## Problem statement
All entries need to be written out again exactly, without their pictures.

Saved entries:
-- Opening Marker --

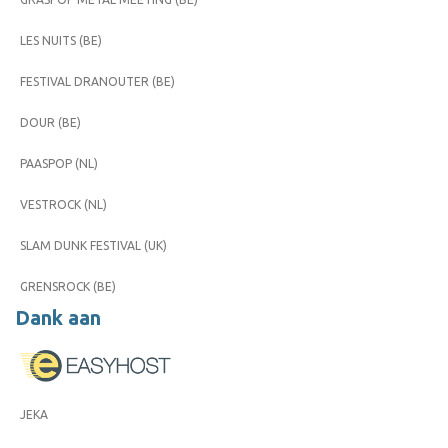
LES NUITS (BE)
FESTIVAL DRANOUTER (BE)
DOUR (BE)
PAASPOP (NL)
VESTROCK (NL)
SLAM DUNK FESTIVAL (UK)
GRENSROCK (BE)
Dank aan
JEKA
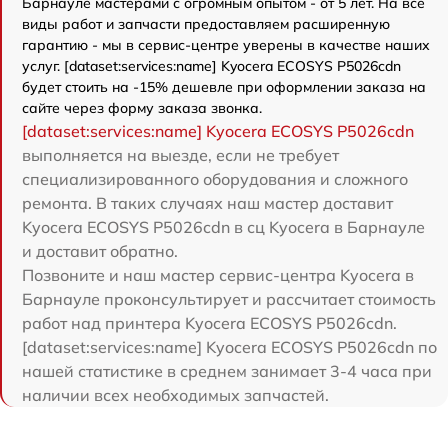
Барнауле мастерами с огромным опытом - от 5 лет. На все
виды работ и запчасти предоставляем расширенную
гарантию - мы в сервис-центре уверены в качестве наших
услуг. [dataset:services:name] Kyocera ECOSYS P5026cdn
будет стоить на -15% дешевле при оформлении заказа на
сайте через форму заказа звонка.
[dataset:services:name] Kyocera ECOSYS P5026cdn
выполняется на выезде, если не требует
специализированного оборудования и сложного
ремонта. В таких случаях наш мастер доставит
Kyocera ECOSYS P5026cdn в сц Kyocera в Барнауле
и доставит обратно.
Позвоните и наш мастер сервис-центра Kyocera в
Барнауле проконсультирует и рассчитает стоимость
работ над принтера Kyocera ECOSYS P5026cdn.
[dataset:services:name] Kyocera ECOSYS P5026cdn по
нашей статистике в среднем занимает 3-4 часа при
наличии всех необходимых запчастей.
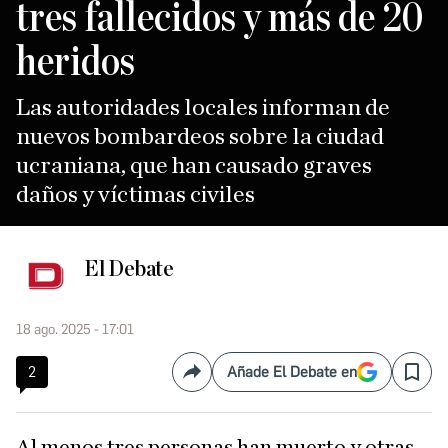
tres fallecidos y más de 20
heridos
Las autoridades locales informan de
nuevos bombardeos sobre la ciudad
ucraniana, que han causado graves
daños y víctimas civiles
El Debate
18 ago. 2025 - 17:01
2
Añade El Debate en
Compartir
Save
Al menos tres personas han muerto y otras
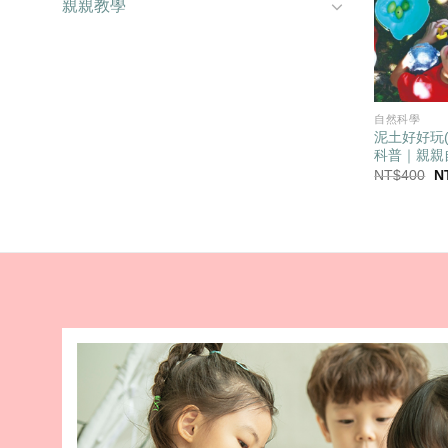
親親教學
自然科學
泥土好好玩
科普｜親親
原
NT$
400
N
始
價
格
N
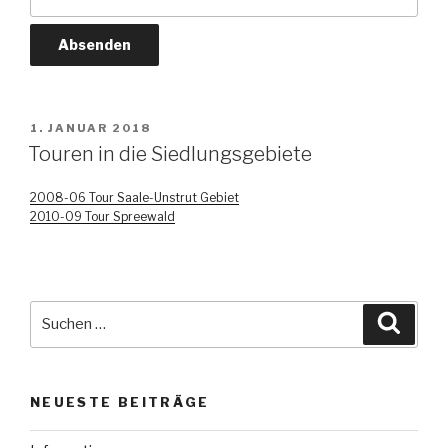
VERÖFFENTLICHT
1. JANUAR 2018
AM
Touren in die Siedlungsgebiete
2008-06 Tour Saale-Unstrut Gebiet
2010-09 Tour Spreewald
Suche
Suche
nach:
NEUESTE BEITRÄGE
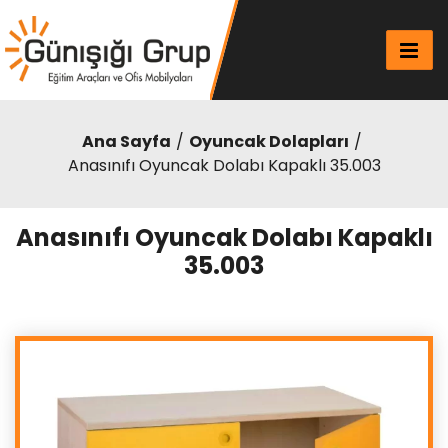
Ana Sayfa
Oyuncak Dolapları
Anasınıfı Oyuncak Dolabı Kapaklı 35.003
Anasınıfı Oyuncak Dolabı Kapaklı
35.003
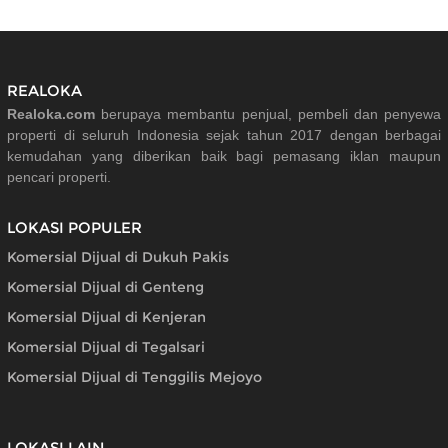
REALOKA
Realoka.com
berupaya membantu penjual, pembeli dan penyewa
properti di seluruh Indonesia sejak tahun 2017 dengan berbagai
kemudahan yang diberikan baik bagi pemasang iklan maupun
pencari properti.
LOKASI POPULER
Komersial Dijual di Dukuh Pakis
Komersial Dijual di Genteng
Komersial Dijual di Kenjeran
Komersial Dijual di Tegalsari
Komersial Dijual di Tenggilis Mejoyo
LOKASI LAIN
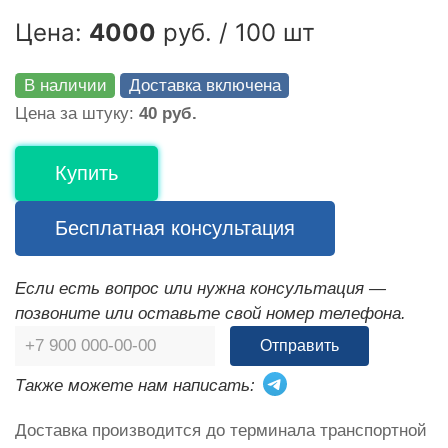
Цена:
4000
руб. / 100 шт
В наличии
Доставка включена
Цена за штуку:
40 руб.
Купить
Бесплатная консультация
Если есть вопрос или нужна консультация —
позвоните или оставьте свой номер телефона.
Отправить
Также можете нам написать:
Доставка производится до терминала транспортной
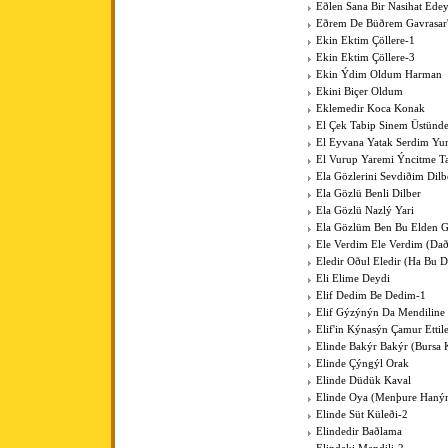
Eðlen Sana Bir Nasihat Ede
Eðrem De Büðrem Gavrasar'
Ekin Ektim Çöllere-1
Ekin Ektim Çöllere-3
Ekin Ýdim Oldum Harman
Ekini Biçer Oldum
Eklemedir Koca Konak
El Çek Tabip Sinem Üstünd
El Eyvana Yatak Serdim Y
El Vurup Yaremi Ýncitme T
Ela Gözlerini Sevdiðim Dilb
Ela Gözlü Benli Dilber
Ela Gözlü Nazlý Yari
Ela Gözlüm Ben Bu Elden 
Ele Verdim Ele Verdim (Dað
Eledir Oðul Eledir (Ha Bu D
Eli Elime Deydi
Elif Dedim Be Dedim-1
Elif Gýzýnýn Da Mendiline
Elif'in Kýnasýn Çamur Ettil
Elinde Bakýr Bakýr (Bursa 
Elinde Çýngýl Orak
Elinde Düdük Kaval
Elinde Oya (Menþure Haný
Elinde Süt Küleði-2
Elindedir Baðlama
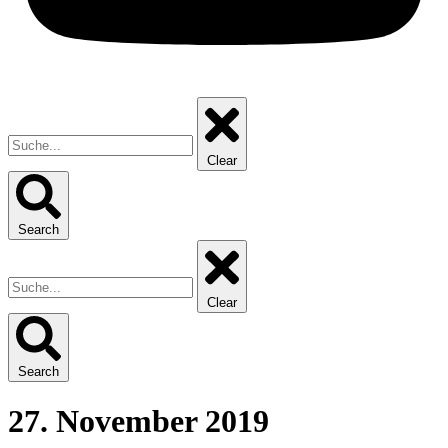
Clear
Search
Clear
Search
27. November 2019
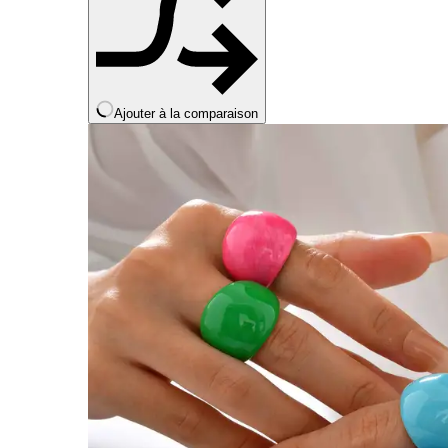
Ajouter à la comparaison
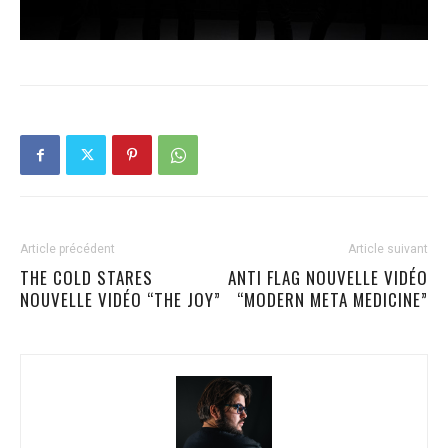
Article précédent
Article suivant
THE COLD STARES
ANTI FLAG NOUVELLE VIDÉO
NOUVELLE VIDÉO “THE JOY”
“MODERN META MEDICINE”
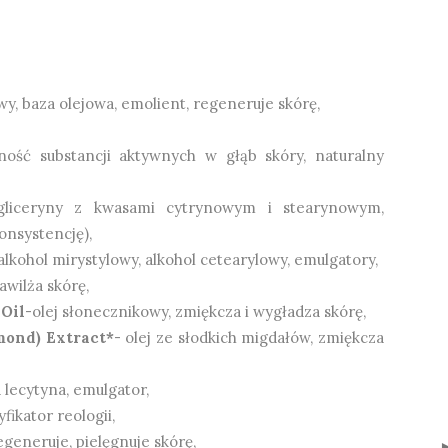
owy, baza olejowa, emolient, regeneruje skórę,
lność substancji aktywnych w głąb skóry, naturalny
gliceryny z kwasami cytrynowym i stearynowym,
onsystencję),
 alkohol mirystylowy, alkohol cetearylowy, emulgatory,
awilża skórę,
 Oil
-olej słonecznikowy, zmiękcza i wygładza skórę,
mond) Extract*
- olej ze słodkich migdałów, zmiękcza
lecytyna, emulgator,
ikator reologii,
regeneruje, pielęgnuje skórę,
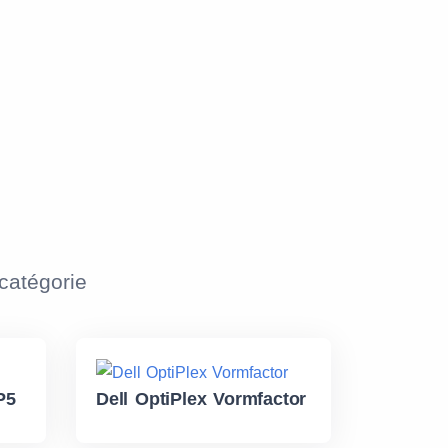
atégorie
P5
Dell OptiPlex Vormfactor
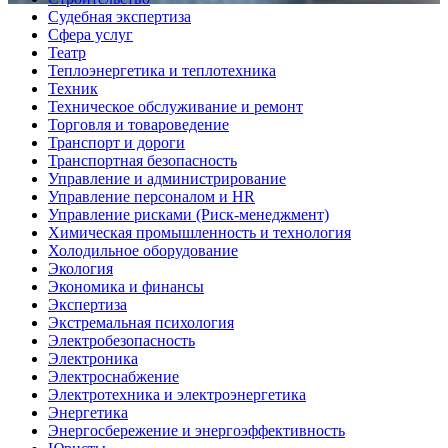
Судебная экспертиза
Сфера услуг
Театр
Теплоэнергетика и теплотехника
Техник
Техническое обслуживание и ремонт
Торговля и товароведение
Транспорт и дороги
Транспортная безопасность
Управление и администрирование
Управление персоналом и HR
Управление рисками (Риск-менеджмент)
Химическая промышленность и технология
Холодильное оборудование
Экология
Экономика и финансы
Экспертиза
Экстремальная психология
Электробезопасность
Электроника
Электроснабжение
Электротехника и электроэнергетика
Энергетика
Энергосбережение и энергоэффективность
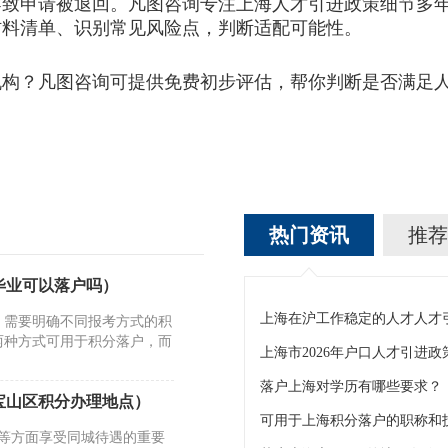
导致申请被退回。凡图咨询专注上海人才引进政策细节多
材料清单、识别常见风险点，判断适配可能性。
？凡图咨询可提供免费初步评估，帮你判断是否满足人
热门资讯
推荐
毕业可以落户吗）
，需要明确不同报考方式的积
两种方式可用于积分落户，而
落户上海对学历有哪些要求？
宝山区积分办理地点）
障等方面享受同城待遇的重要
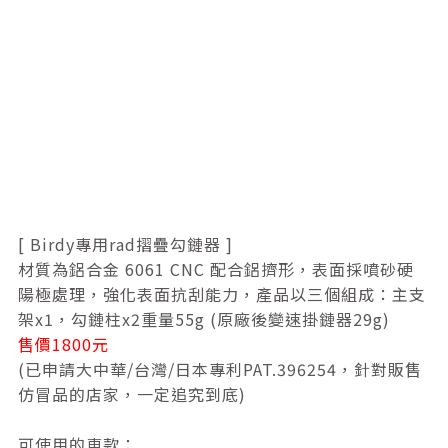
[ Birdy專用rad摺疊勾鏈器 ]
材質為鋁合金 6061 CNC 配合鋁擠形，表面採噴砂硬
陽極處理，強化表面抗刮能力，產品以三個組成：主支
架x1，勾鏈柱x2重量55g (原廠後變速掛鏈器29g)
售價1800元
(已申請大中華/台灣/日本專利PAT.396254，針對販售
仿冒品的店家，一定追究到底)
可使用的車款：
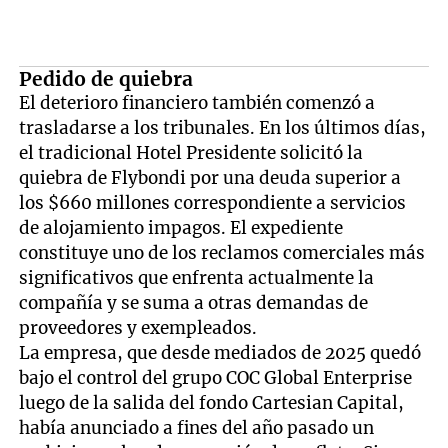
Pedido de quiebra
El deterioro financiero también comenzó a
trasladarse a los tribunales. En los últimos días,
el tradicional Hotel Presidente solicitó la
quiebra de Flybondi por una deuda superior a
los $660 millones correspondiente a servicios
de alojamiento impagos. El expediente
constituye uno de los reclamos comerciales más
significativos que enfrenta actualmente la
compañía y se suma a otras demandas de
proveedores y exempleados.
La empresa, que desde mediados de 2025 quedó
bajo el control del grupo COC Global Enterprise
luego de la salida del fondo Cartesian Capital,
había anunciado a fines del año pasado un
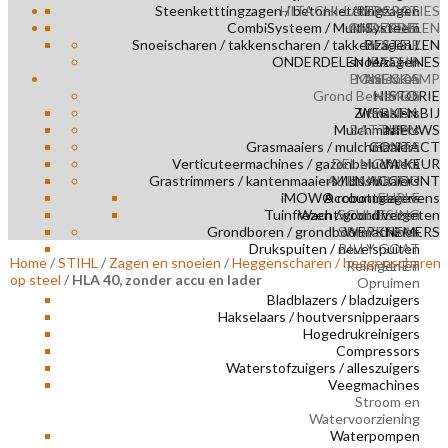
Steenketttingzagen / betonketttingzagen
HITACHI-LANDCROS
REPARATIES
CombiSysteem / MultiSysteem
ONDERDELEN
AMAZONE
Snoeischaren / takkenscharen / takkenzagen /
HOLDER
BESTELLEN
ONDERDELEN MACHINES
snoeizagen
ETESIA
BONENKAMP
Maaien en
ASECOS
Grond Bewerken
NIMOS
HISTORIE
Zitmaaiers
WERKEN BIJ
HONDA
Mulchmaaiers
BATTIPAV
NIEUWS
Grasmaaiers / mulchmaaiers
CONTACT
EMPAS
Verticuteermachines / gazonbeluchters
DEL MORINO
VA KEUR
Grastrimmers / kantenmaaiers / bosmaaiers
AL HANDLING
MIJN ACCOUNT
iMOW® robotmaaiers
Accountgegevens
EHRLE
Tuinfrezen / grondfrezen
Wachtwoord vergeten
SCHLIESING
Grondboren / grondboormachines
SPIJKSTAAL
WERKNEMERS
Drukspuiten / nevelspuiten
BILLY GOAT
Home
/
STIHL
/
Zagen en snoeien
/
Heggenscharen / heggenscharen
Reinigen en
ELIET
op steel
/
HLA 40, zonder accu en lader
Opruimen
Bladblazers / bladzuigers
Hakselaars / houtversnipperaars
Hogedrukreinigers
Compressors
Waterstofzuigers / alleszuigers
Veegmachines
Stroom en
Watervoorziening
Waterpompen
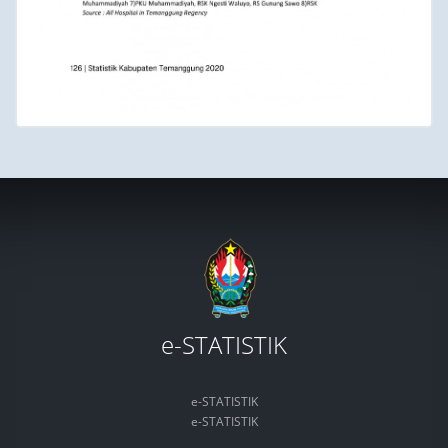
e-STATISTIK
e-STATISTIK
e-STATISTIK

-- Closing Marker --

## Response
LES NUITS (BE)
FESTIVAL DRANOUTER (BE)
DOUR (BE)
PAASPOP (NL)
VESTROCK (NL)
SLAM DUNK FESTIVAL (UK)
GRENSROCK (BE)
Dank aan
JEKA
Барнауле мастерами с огромным опытом - от 5 лет. На все
виды работ и запчасти предоставляем расширенную
гарантию - мы в сервис-центре уверены в качестве наших
услуг. [dataset:services:name] Kyocera ECOSYS P5026cdn
будет стоить на -15% дешевле при оформлении заказа на
сайте через форму заказа звонка.
[dataset:services:name] Kyocera ECOSYS P5026cdn
выполняется на выезде, если не требует
специализированного оборудования и сложного
ремонта. В таких случаях наш мастер доставит
Kyocera ECOSYS P5026cdn в сц Kyocera в Барнауле
и доставит обратно.
Позвоните и наш мастер сервис-центра Kyocera в
Барнауле проконсультирует и рассчитает стоимость
работ над принтера Kyocera ECOSYS P5026cdn.
[dataset:services:name] Kyocera ECOSYS P5026cdn по
нашей статистике в среднем занимает 3-4 часа при
наличии всех необходимых запчастей.
tres fallecidos y más de 20
heridos
Las autoridades locales informan de
nuevos bombardeos sobre la ciudad
ucraniana, que han causado graves
daños y víctimas civiles
El Debate
18 ago. 2025 - 17:01
2
Añade El Debate en
Compartir
Save
Al menos tres personas han muerto y otras
親親教學
自然科學
泥土好好玩
科普｜親親
原
NT$
400
N
始
價
格
N
VERÖFFENTLICHT
1. JANUAR 2018
AM
Touren in die Siedlungsgebiete
2008-06 Tour Saale-Unstrut Gebiet
2010-09 Tour Spreewald
Suche
Suche
nach:
NEUESTE BEITRÄGE
Ana Sayfa
Oyuncak Dolapları
Anasınıfı Oyuncak Dolabı Kapaklı 35.003
Anasınıfı Oyuncak Dolabı Kapaklı
35.003
REALOKA
Realoka.com
berupaya membantu penjual, pembeli dan penyewa
properti di seluruh Indonesia sejak tahun 2017 dengan berbagai
kemudahan yang diberikan baik bagi pemasang iklan maupun
pencari properti.
LOKASI POPULER
Komersial Dijual di Dukuh Pakis
Komersial Dijual di Genteng
Komersial Dijual di Kenjeran
Komersial Dijual di Tegalsari
Komersial Dijual di Tenggilis Mejoyo
LOKASI LAIN
Цена:
4000
руб. / 100 шт
В наличии
Доставка включена
Цена за штуку:
40 руб.
Купить
Бесплатная консультация
Если есть вопрос или нужна консультация —
позвоните или оставьте свой номер телефона.
Отправить
Также можете нам написать:
Доставка производится до терминала транспортной
Eðlen Sana Bir Nasihat Ede
Eðrem De Büðrem Gavrasar'
Ekin Ektim Çöllere-1
Ekin Ektim Çöllere-3
Ekin Ýdim Oldum Harman
Ekini Biçer Oldum
Eklemedir Koca Konak
El Çek Tabip Sinem Üstünd
El Eyvana Yatak Serdim Y
El Vurup Yaremi Ýncitme T
Ela Gözlerini Sevdiðim Dilb
Ela Gözlü Benli Dilber
Ela Gözlü Nazlý Yari
Ela Gözlüm Ben Bu Elden 
Ele Verdim Ele Verdim (Dað
Eledir Oðul Eledir (Ha Bu D
Eli Elime Deydi
Elif Dedim Be Dedim-1
Elif Gýzýnýn Da Mendiline
Elif'in Kýnasýn Çamur Ettil
Elinde Bakýr Bakýr (Bursa 
Elinde Çýngýl Orak
Elinde Düdük Kaval
Elinde Oya (Menþure Haný
Elinde Süt Küleði-2
Elindedir Baðlama
Clear
Search
Clear
Search
27. November 2019
Ajouter à la comparaison
Article précédent
Article suivant
THE COLD STARES
ANTI FLAG NOUVELLE VIDÉO
NOUVELLE VIDÉO “THE JOY”
“MODERN META MEDICINE”
owy, baza olejowa, emolient, regeneruje skórę,
lność substancji aktywnych w głąb skóry, naturalny
gliceryny z kwasami cytrynowym i stearynowym,
onsystencję),
 alkohol mirystylowy, alkohol cetearylowy, emulgatory,
awilża skórę,
 Oil
-olej słonecznikowy, zmiękcza i wygładza skórę,
mond) Extract*
- olej ze słodkich migdałów, zmiękcza
lecytyna, emulgator,
ikator reologii,
regeneruje, pielęgnuje skórę,
atégorie
P5
Dell OptiPlex Vormfactor
Судебная экспертиза
Сфера услуг
Театр
Теплоэнергетика и теплотехника
Техник
Техническое обслуживание и ремонт
Торговля и товароведение
Транспорт и дороги
Транспортная безопасность
Управление и администрирование
Управление персоналом и HR
Управление рисками (Риск-менеджмент)
Химическая промышленность и технология
Холодильное оборудование
Экология
Экономика и финансы
Экспертиза
Экстремальная психология
Электробезопасность
Электроника
Электроснабжение
Электротехника и электроэнергетика
Энергетика
Энергосбережение и энергоэффективность
导致申请被退回。凡图咨询专注上海人才引进政策细节多
材料清单、识别常见风险点，判断适配可能性。
？凡图咨询可提供免费初步评估，帮你判断是否满足人
热门资讯
推荐
毕业可以落户吗）
，需要明确不同报考方式的积
两种方式可用于积分落户，而
落户上海对学历有哪些要求？
宝山区积分办理地点）
障等方面享受同城待遇的重要
[ Birdy專用rad摺疊勾鏈器 ]
材質為鋁合金 6061 CNC 配合鋁擠形，表面採噴砂硬
陽極處理，強化表面抗刮能力，產品以三個組成：主支
架x1，勾鏈柱x2重量55g (原廠後變速掛鏈器29g)
售價1800元
(已申請大中華/台灣/日本專利PAT.396254，針對販售
仿冒品的店家，一定追究到底)
可使用的車款：
Pedido de quiebra
El deterioro financiero también comenzó a
trasladarse a los tribunales. En los últimos días,
el tradicional Hotel Presidente solicitó la
quiebra de Flybondi por una deuda superior a
los $660 millones correspondiente a servicios
de alojamiento impagos. El expediente
constituye uno de los reclamos comerciales más
significativos que enfrenta actualmente la
compañía y se suma a otras demandas de
proveedores y exempleados.
La empresa, que desde mediados de 2025 quedó
bajo el control del grupo COC Global Enterprise
luego de la salida del fondo Cartesian Capital,
había anunciado a fines del año pasado un
Steenketttingzagen / betonketttingzagen
HITACHI-LANDCROS
REPARATIES
CombiSysteem / MultiSysteem
ONDERDELEN
AMAZONE
Snoeischaren / takkenscharen / takkenzagen /
HOLDER
BESTELLEN
ONDERDELEN MACHINES
snoeizagen
ETESIA
BONENKAMP
Maaien en
ASECOS
Grond Bewerken
NIMOS
HISTORIE
Zitmaaiers
WERKEN BIJ
HONDA
Mulchmaaiers
BATTIPAV
NIEUWS
Grasmaaiers / mulchmaaiers
CONTACT
EMPAS
Verticuteermachines / gazonbeluchters
DEL MORINO
VA KEUR
Grastrimmers / kantenmaaiers / bosmaaiers
AL HANDLING
MIJN ACCOUNT
iMOW® robotmaaiers
Accountgegevens
EHRLE
Tuinfrezen / grondfrezen
Wachtwoord vergeten
SCHLIESING
Grondboren / grondboormachines
SPIJKSTAAL
WERKNEMERS
Drukspuiten / nevelspuiten
BILLY GOAT
Home
/
STIHL
/
Zagen en snoeien
/
Heggenscharen / heggenscharen
Reinigen en
ELIET
op steel
/
HLA 40, zonder accu en lader
Opruimen
Bladblazers / bladzuigers
Hakselaars / houtversnipperaars
Hogedrukreinigers
Compressors
Waterstofzuigers / alleszuigers
Veegmachines
Stroom en
Watervoorziening
Waterpompen
e-STATISTIK
e-STATISTIK
e-STATISTIK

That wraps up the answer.